- DATASET ENTRIES -

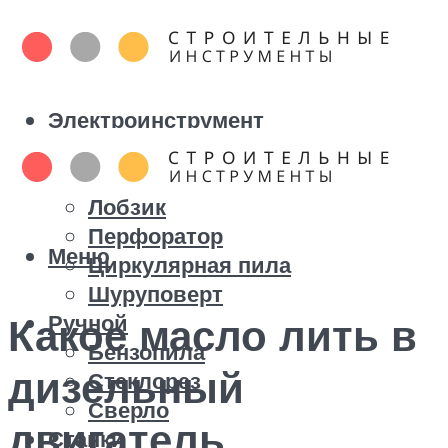
Электроинструмент
Болгарка
Дрель
Лобзик
Перфоратор
Меню
Циркулярная пила
Шуруповерт
Ручной
Какое масло лить в
Бензопила
дизельный
Стеклорез
Сверло
двигатель
Станки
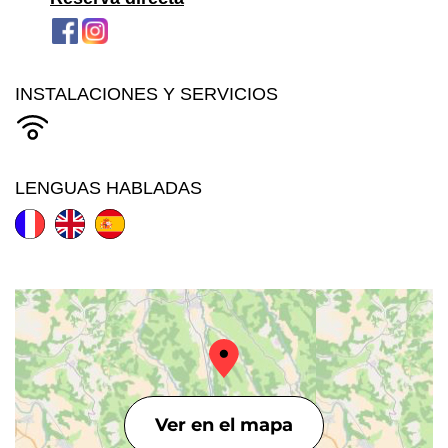
INSTALACIONES Y SERVICIOS
LENGUAS HABLADAS
Ver en el mapa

- WHAT THIS TASK INVOLVES -
Print the listing word for word, but omit the pictures.

- ANSWER SECTION -
Электроинструмент
Болгарка
Дрель
Лобзик
Перфоратор
Меню
Циркулярная пила
Шуруповерт
Ручной
Какое масло лить в
Бензопила
дизельный
Стеклорез
Сверло
двигатель
Станки
INSTALACIONES Y SERVICIOS
LENGUAS HABLADAS
Ver en el mapa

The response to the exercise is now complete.